━━ Fragmento citado ━━

La policía distribuyó sus policías secretas por los lugares que Félix solía frecuentar, y sólo tuvieron que esperar. Cuando lo localizaron, le siguieron por si podía conducirles a otras gentes, y así fue como acabaron deteniéndole en la pensión de General Pardiñas.
Tuvo que ocurrir esta detención entre el 20 de marzo y el 10 de abril, es decir, entre la detención de Casín y la de Carmona.
La pensión de General Pardiñas a la que le había llevado Dalmacio unos días antes estaba «limpia», es decir, su dueña no tenía relación ninguna con el partido, pero como la policía no lo sabía se la llevó a la bis, y también, a todo el que se le cruzó en ese camino, contribuyendo con ello al ya de por sí grave problema de aglomeración de detenidos.

━━━

> _Enunciado de tarea_
Escribe cómo sigue el fragmento sobre la detención de Félix a partir de su última oración. El listado no tiene relación alguna con el fragmento sobre la detención de Félix.

━━ Material proporcionado ━━

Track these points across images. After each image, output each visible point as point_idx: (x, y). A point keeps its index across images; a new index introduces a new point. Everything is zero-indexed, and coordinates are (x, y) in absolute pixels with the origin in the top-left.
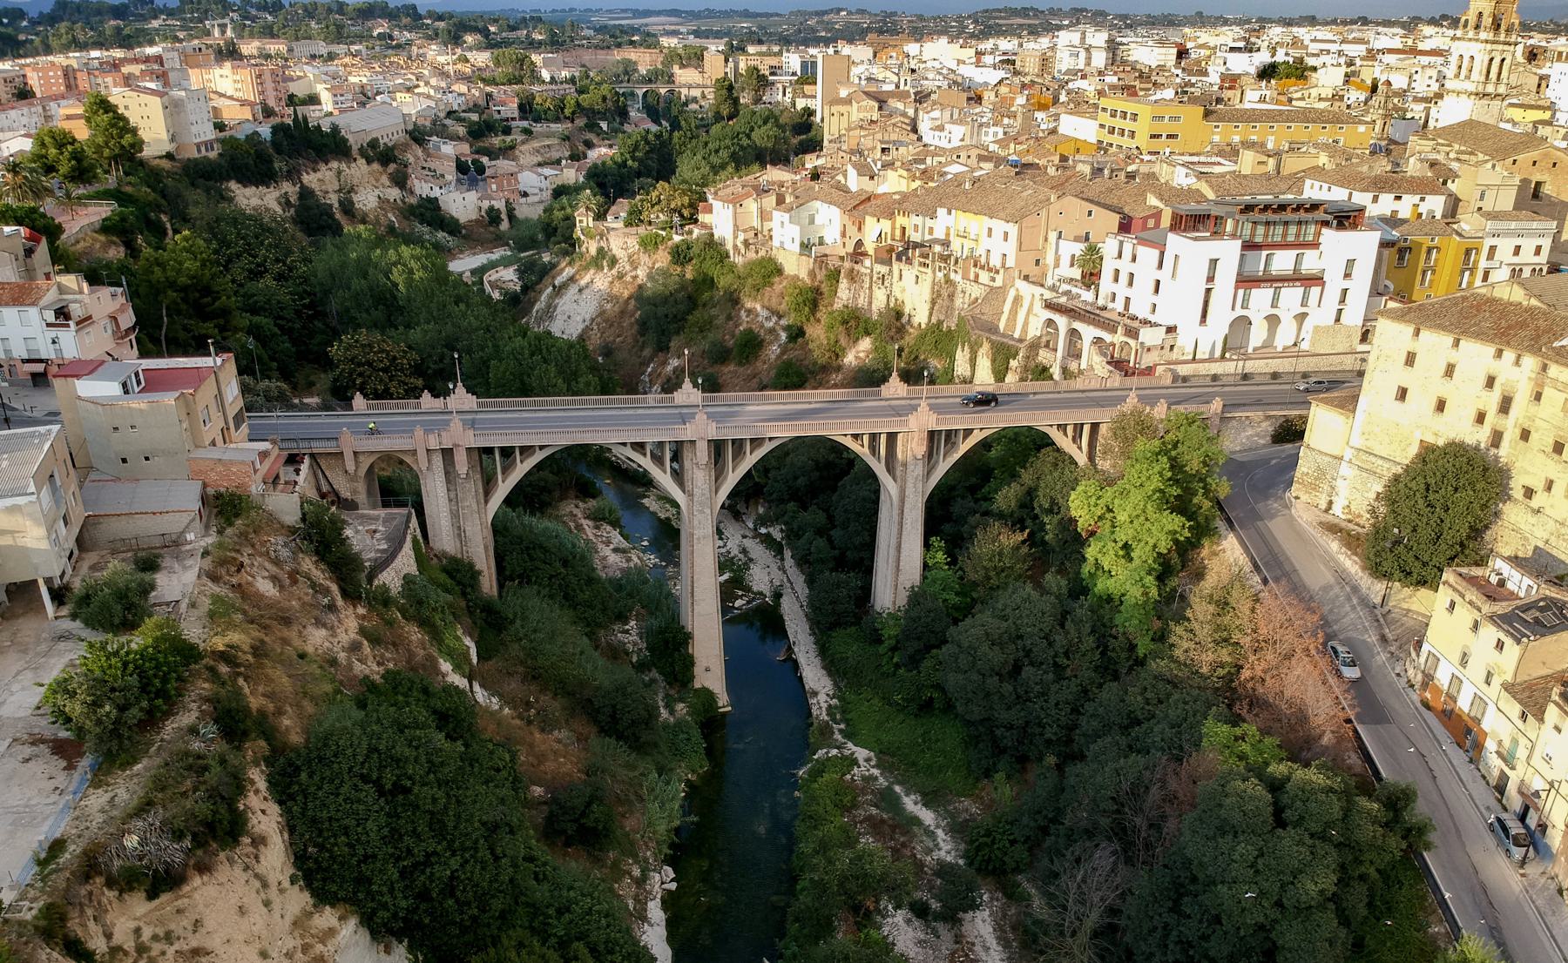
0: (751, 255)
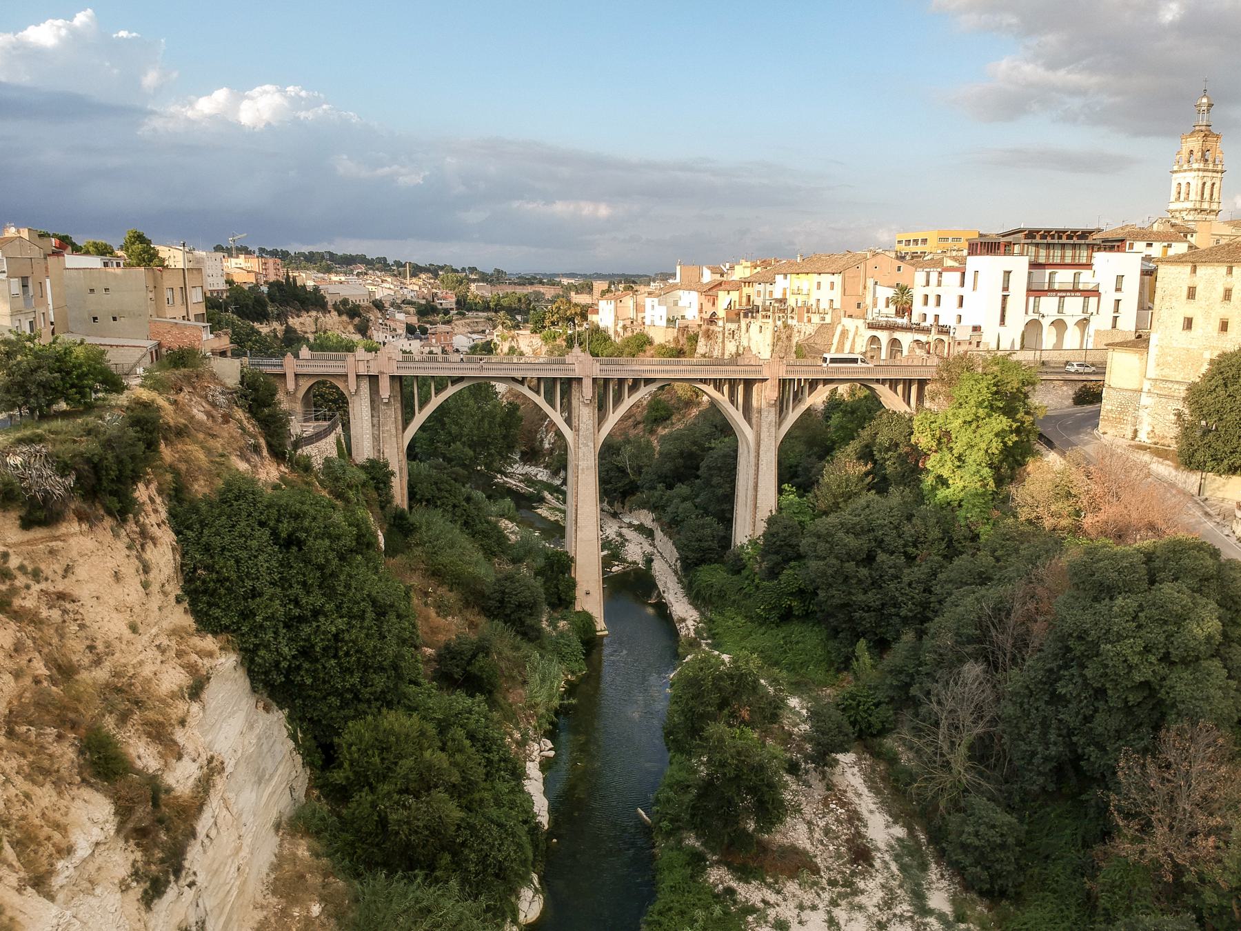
0: (629, 334)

━━━

> _Respuesta escrita_
La documentación que le ocuparon a Félix, una cédula personal, un salvoconducto, un oficio militar de «su» coronel certificando buena conducta y un certificado de la Casa «L. Gozalvo Ceballos» de Valencia, firmada por el ingeniero jefe de la misma, estaba toda a nombre de Rafael Giménez Rivas, pero los inspectores, sabedores ya de su verdadera identidad, debieron de reírse de medio lado, con significación. Félix ni siquiera podía sospechar que lo sabían. No duró mucho tiempo Plaza en el bastión Giménez Rivas: hasta que le descubrieron un carné con su foto y a nombre de Mariano Jiménez Barrena que le acreditaba como vendedor de la obra Laureados de España, libro, por cierto, escrito en parte por alguien a quien le fascinaban tanto los apócrifos y las máscaras, que jamás volvería a acordarse de que en ése aparecía su propio nombre, sin careta: Álvaro Cunqueiro.
La policía desplegó ante Félix Plaza lo que era verdad y lo que era mentira, presentándosela igualmente como verdad: que Casín, Rufina, Domingo, Magdaleno y Mariano lo habían confesado ya todo, y para demostrárselo le pusieron ante los ojos la evidencia de hechos, direcciones e identidades.
Plaza quizá se viniera abajo desde el primer momento. En los periódicos, en esa época tan serviles, al dar cuenta de estas detenciones quince días más tarde, cuando ya todos habían sido juzgados y condenados, apareció esta frase: «La técnica de los interrogatorios, que se sucedían día y noche tenazmente con inmediata comprobación o refutación de indicios y coartadas, y la inteligente y entusiasta labor de aportación de datos procedentes de diversas investigaciones y vigilancias…».
La jactancia de la policía no estaba justificada, como creyó, en la debilidad de unos hombres, sino en las «hábiles técnicas de interrogatorio» de otros.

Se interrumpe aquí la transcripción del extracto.